Taglio dell’indennità ai medici del 118, Robbe: «Decisione dell’Asp di Catanzaro vergognosa»

La candidata consigliere regionale del Pd sostiene la denuncia lanciata dal segretario nazionale Fismu: «Mortifica quanti lavorano per garantire la salute ai cittadini»

CATANZARO «La decisione di tagliare le indennità aggiuntive ai medici del 118 di Catanzaro rappresenta uno schiaffo a quanti si impegnano quotidianamente a garantire la salute dei cittadini del territorio». Lo afferma Angela Robbe candidata consigliere regionale del Partito democratico, Circoscrizione Centro che così rilancia la denuncia di Francesco Esposito, segretario nazionale Fismu (Federazione italiana sindacale dei medici uniti), a proposito di quella che definisce una vicenda «paradossale». «Invece di premiare quei medici come gli operatori del 118 – sottolinea Robbe – che spesso si trovano a lavorare in condizioni di estrema difficoltà lungo le nostre strade la Commissione straordinaria dell’Asp di Catanzaro non pensa di meglio che varare un provvedimento che suona per loro come una punizione».
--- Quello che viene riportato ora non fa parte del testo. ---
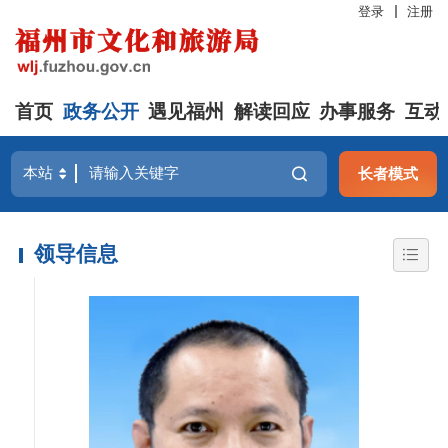
登录
注册
首页
政务公开
遇见福州
解读回应
办事服务
互动
长者模式
领导信息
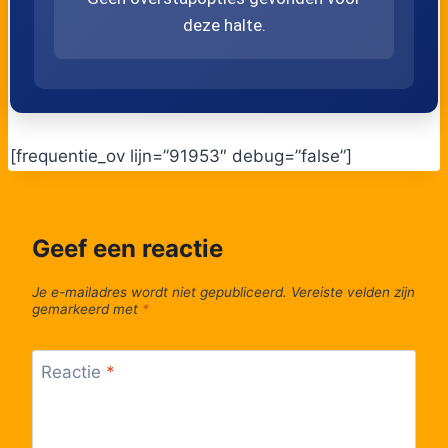
deze halte.
52
Amsterdam, Vennepluimstraat
53
Amsterdam, Piet Heinkade
[frequentie_ov lijn=”91953″ debug=”false”]
Geef een reactie
Je e-mailadres wordt niet gepubliceerd.
Vereiste velden zijn
gemarkeerd met
*
Reactie
*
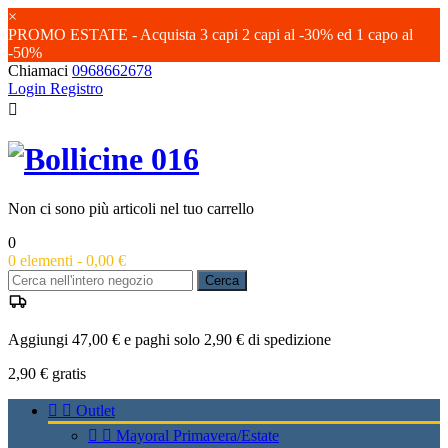
×
PROMO ESTATE - Acquista 3 capi 2 capi al -30% ed 1 capo al
-50%
Chiamaci
0968662678
Login
Registro

Non ci sono più articoli nel tuo carrello
0
0
elementi -
0,00 €
Cerca
Aggiungi 47,00 € e paghi solo 2,90 € di spedizione
2,90 €
gratis


Outlet


Mayoral Primavera/Estate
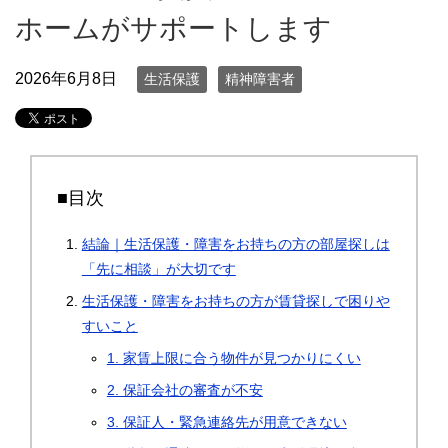
ホームがサポートします
2026年6月8日
生活保護
精神障害者
■目次
結論｜生活保護・障害をお持ちの方の部屋探しは
「先に相談」が大切です
生活保護・障害をお持ちの方が賃貸探しで困りや
すいこと
1. 家賃上限に合う物件が見つかりにくい
2. 保証会社の審査が不安
3. 保証人・緊急連絡先が用意できない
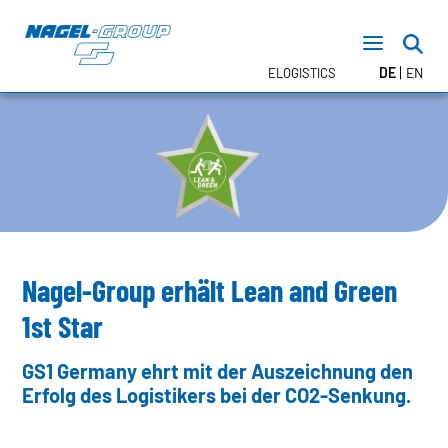
DE
EN
ELOGISTICS
TRANSPORT
FTL – Nagel DIRECT
LTL – Stückgut
CONTRACT LOGISTICS
Lagerlogistik
Nagel-Group erhält Lean and Green
Inhouse Logistik
1st Star
TEMPERATURBEREICHE
GS1 Germany ehrt mit der Auszeichnung den
Erfolg des Logistikers bei der CO2-Senkung.
NEWSROOM
TERMINE
PRESSE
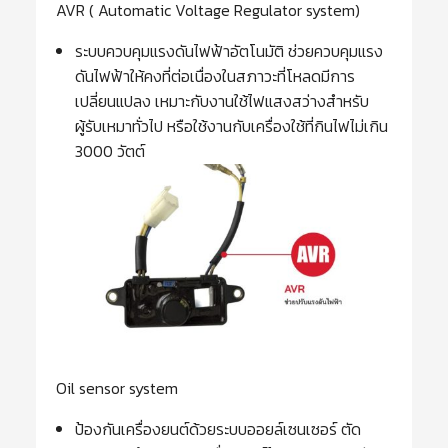
AVR ( Automatic Voltage Regulator system)
ระบบควบคุมแรงดันไฟฟ้าอัตโนมัติ ช่วยควบคุมแรง
ดันไฟฟ้าให้คงที่ต่อเนื่องในสภาวะที่โหลดมีการ
เปลี่ยนแปลง เหมาะกับงานใช้ไฟแสงสว่างสำหรับ
ผู้รับเหมาทั่วไป หรือใช้งานกับเครื่องใช้ที่กินไฟไม่เกิน
3000 วัตต์
Oil sensor system
ป้องกันเครื่องยนต์ด้วยระบบออยล์เซนเซอร์ ตัด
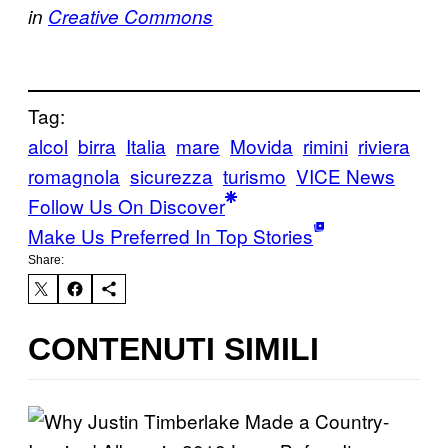
in
Creative Commons
Tag:
alcol
birra
Italia
mare
Movida
rimini
riviera
romagnola
sicurezza
turismo
VICE News
Follow Us On Discover
Make Us Preferred In Top Stories
Share:
CONTENUTI SIMILI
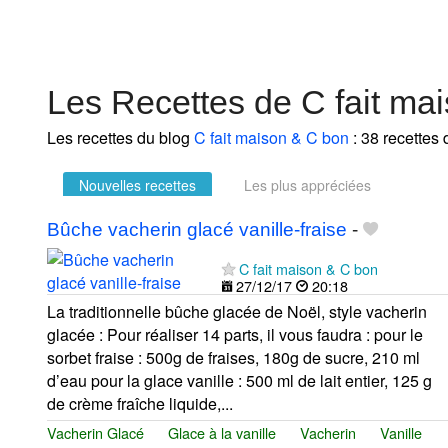
Les Recettes de C fait ma
Les recettes du blog
C fait maison & C bon
: 38 recettes 
Nouvelles recettes
Les plus appréciées
Bûche vacherin glacé vanille-fraise
-
C fait maison & C bon
27/12/17
20:18
La traditionnelle bûche glacée de Noël, style vacherin
glacée : Pour réaliser 14 parts, il vous faudra : pour le
sorbet fraise : 500g de fraises, 180g de sucre, 210 ml
d’eau pour la glace vanille : 500 ml de lait entier, 125 g
de crème fraîche liquide,...
Vacherin Glacé
Glace à la vanille
Vacherin
Vanille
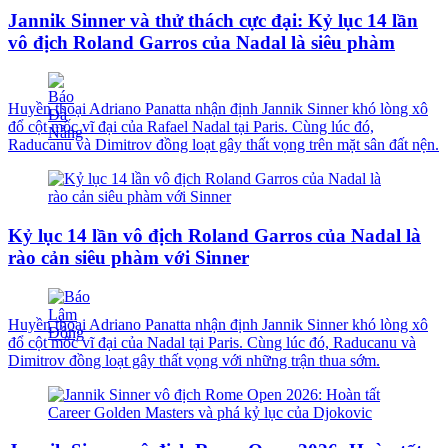
Jannik Sinner và thử thách cực đại: Kỷ lục 14 lần
vô địch Roland Garros của Nadal là siêu phàm
Huyền thoại Adriano Panatta nhận định Jannik Sinner khó lòng xô
đổ cột mốc vĩ đại của Rafael Nadal tại Paris. Cùng lúc đó,
Raducanu và Dimitrov đồng loạt gây thất vọng trên mặt sân đất nện.
Kỷ lục 14 lần vô địch Roland Garros của Nadal là
rào cản siêu phàm với Sinner
Huyền thoại Adriano Panatta nhận định Jannik Sinner khó lòng xô
đổ cột mốc vĩ đại của Nadal tại Paris. Cùng lúc đó, Raducanu và
Dimitrov đồng loạt gây thất vọng với những trận thua sớm.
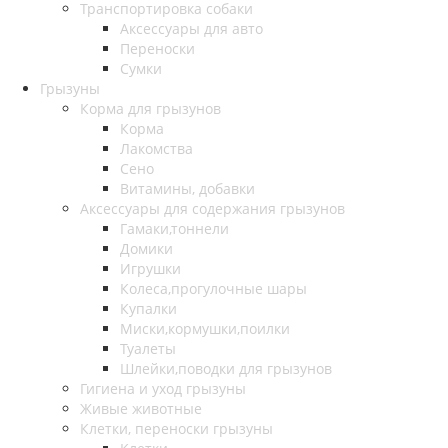
Транспортировка собаки
Аксессуары для авто
Переноски
Сумки
Грызуны
Корма для грызунов
Корма
Лакомства
Сено
Витамины, добавки
Аксессуары для содержания грызунов
Гамаки,тоннели
Домики
Игрушки
Колеса,прогулочные шары
Купалки
Миски,кормушки,поилки
Туалеты
Шлейки,поводки для грызунов
Гигиена и уход грызуны
Живые животные
Клетки, переноски грызуны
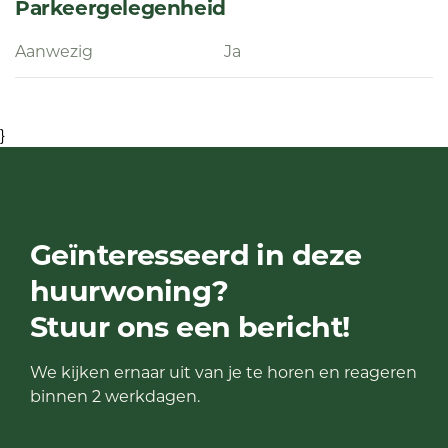
voor uw moeite!
Parkeergelegenheid
Aanwezig
Ja
}
Geïnteresseerd in deze
huurwoning?
Stuur ons een bericht!
We kijken ernaar uit van je te horen en reageren
binnen 2 werkdagen.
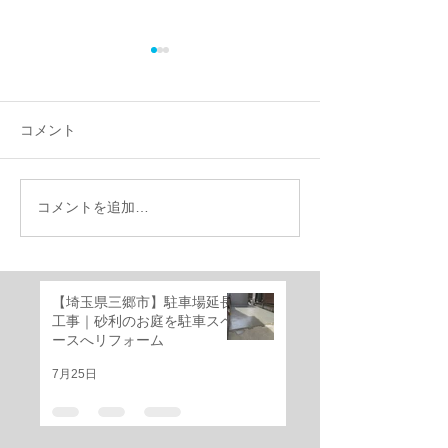
コメント
コメントを追加…
【施工事例】千葉県船橋
千葉県船橋市｜
市で外構リフォーム｜機
けのお庭を快適
能門柱移設・YKKルシア
ベートガーデン
ススライド門扉・三協ア
ーム！
【埼玉県三郷市】駐車場延長
ルミ レジリアフェンス設
工事｜砂利のお庭を駐車スペ
置工事
ースへリフォーム
7月25日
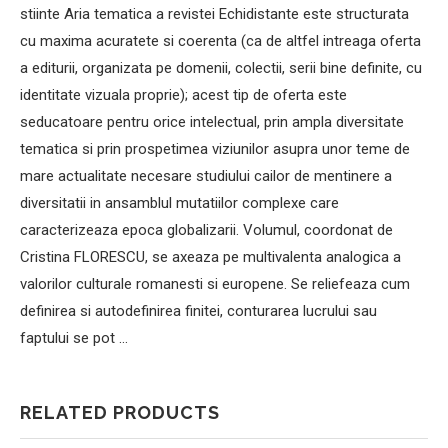
stiinte Aria tematica a revistei Echidistante este structurata
cu maxima acuratete si coerenta (ca de altfel intreaga oferta
a editurii, organizata pe domenii, colectii, serii bine definite, cu
identitate vizuala proprie); acest tip de oferta este
seducatoare pentru orice intelectual, prin ampla diversitate
tematica si prin prospetimea viziunilor asupra unor teme de
mare actualitate necesare studiului cailor de mentinere a
diversitatii in ansamblul mutatiilor complexe care
caracterizeaza epoca globalizarii. Volumul, coordonat de
Cristina FLORESCU, se axeaza pe multivalenta analogica a
valorilor culturale romanesti si europene. Se reliefeaza cum
definirea si autodefinirea finitei, conturarea lucrului sau
faptului se pot …
RELATED PRODUCTS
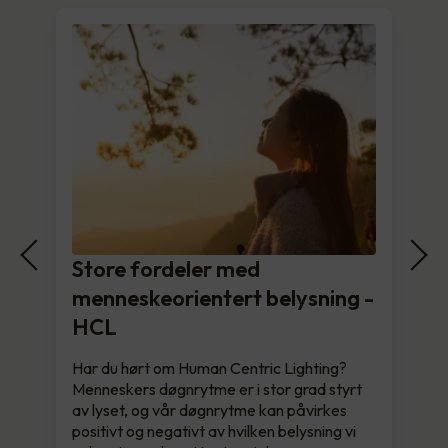
Store fordeler med
menneskeorientert belysning -
HCL
Har du hørt om Human Centric Lighting?
Menneskers døgnrytme er i stor grad styrt
av lyset, og vår døgnrytme kan påvirkes
positivt og negativt av hvilken belysning vi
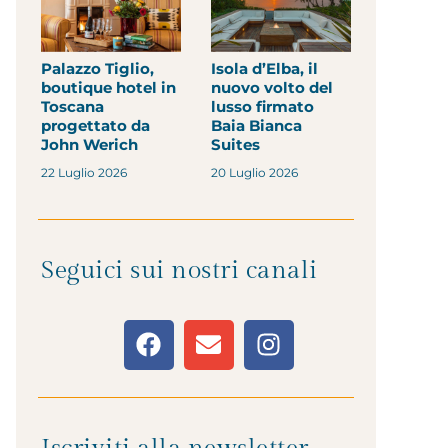
Palazzo Tiglio,
Isola d’Elba, il
boutique hotel in
nuovo volto del
Toscana
lusso firmato
progettato da
Baia Bianca
John Werich
Suites
22 Luglio 2026
20 Luglio 2026
Seguici sui nostri canali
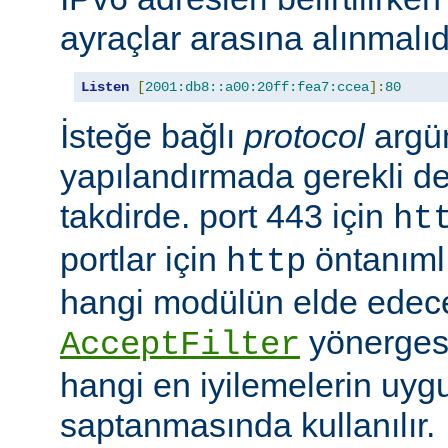
ayraçlar arasına alınmalıd
Listen
[
2001:db8::a00:20ff:fea7:ccea
]:
80
İsteğe bağlı
protocol
argü
yapılandırmada gerekli deği
takdirde. port 443 için
ht
portlar için
öntanımlıd
http
hangi modülün elde edec
yönergesi
AcceptFilter
hangi en iyilemelerin uyg
saptanmasında kullanılır.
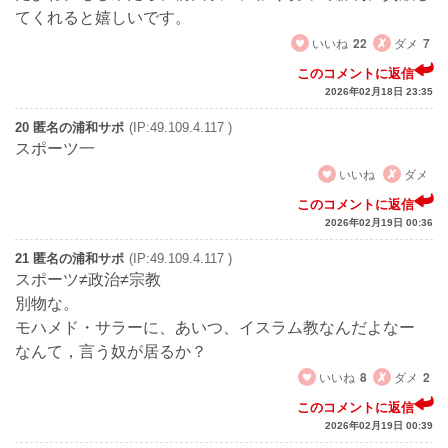
てくれると嬉しいです。
いいね
22
ダメ
7
このコメントに返信
2026年02月18日 23:35
20 匿名の浦和サポ
(IP:49.109.4.117 )
スポーツ一
いいね
ダメ
このコメントに返信
2026年02月19日 00:36
21 匿名の浦和サポ
(IP:49.109.4.117 )
スポーツ≠政治≠宗教
別物な。
モハメド・サラーに、あいつ、イスラム教なんだよなー
なんて，言う奴が居るか？
いいね
8
ダメ
2
このコメントに返信
2026年02月19日 00:39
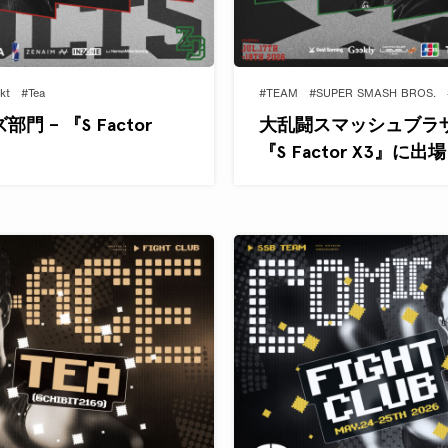
kt
#Tea
#TEAM
#SUPER SMASH BROS.
– 『S Factor
大乱闘スマッシュブラザーズ
『S Factor X3』に出場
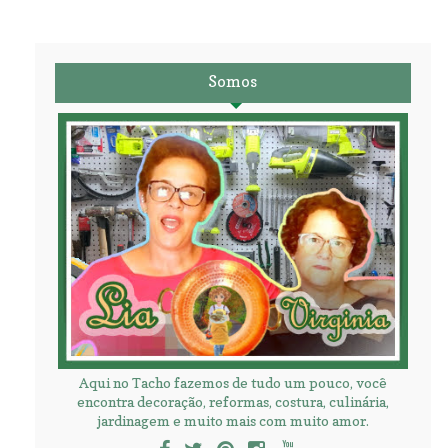
Somos
Aqui no Tacho fazemos de tudo um pouco, você
encontra decoração, reformas, costura, culinária,
jardinagem e muito mais com muito amor.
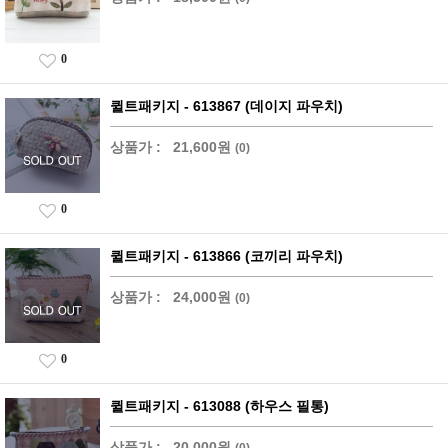
0
퀼트패키지 - 613867 (데이지 파우치)
상품가 :
21,600원
(0)
0
퀼트패키지 - 613866 (코끼리 파우치)
상품가 :
24,000원
(0)
0
퀼트패키지 - 613088 (하우스 필통)
상품가 :
20,000원
(0)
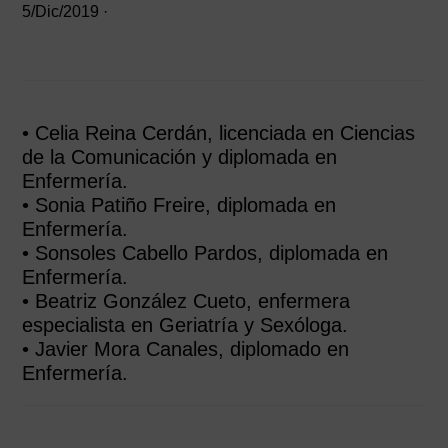
5/Dic/2019
·
• Celia Reina Cerdán, licenciada en Ciencias
de la Comunicación y diplomada en
Enfermería.
• Sonia Patiño Freire, diplomada en
Enfermería.
• Sonsoles Cabello Pardos, diplomada en
Enfermería.
• Beatriz González Cueto, enfermera
especialista en Geriatría y Sexóloga.
• Javier Mora Canales, diplomado en
Enfermería.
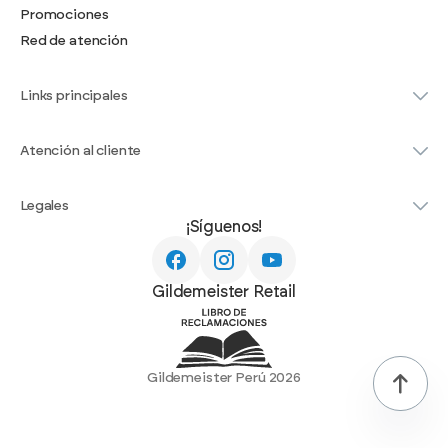
Promociones
Red de atención
Links principales
Atención al cliente
Legales
¡Síguenos!
Gildemeister Retail
Gildemeister Perú 2026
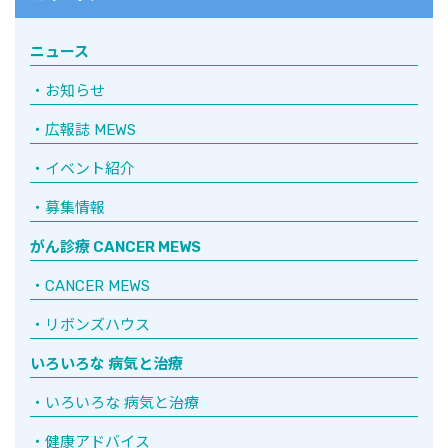
ニュース
お知らせ
広報誌 MEWS
イベント紹介
募集情報
がん診療 CANCER MEWS
CANCER MEWS
リボンズハウス
いろいろな 病気と治療
いろいろな 病気と治療
健康アドバイス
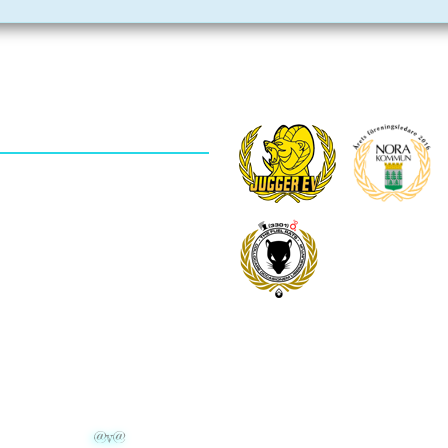
velius 2019.
@v@
|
Da qui la scelta dell’esponente dem di «sposare completamente la denuncia dei sanitari catanzaresi». «È necessario – afferma a questo proposito Robbe – che il Commissario straordinario dell’Asp di Catanzaro ritiri immediatamente quella delibera ‘vergognosa’ ed a questo fine prendo l’impegno fin da subito di parlare del caso con il ministro della Salute Roberto Speranza per azzerare un provvedimento che mortifica gli operatori e nel contempo anche gli stessi cittadini catanzaresi».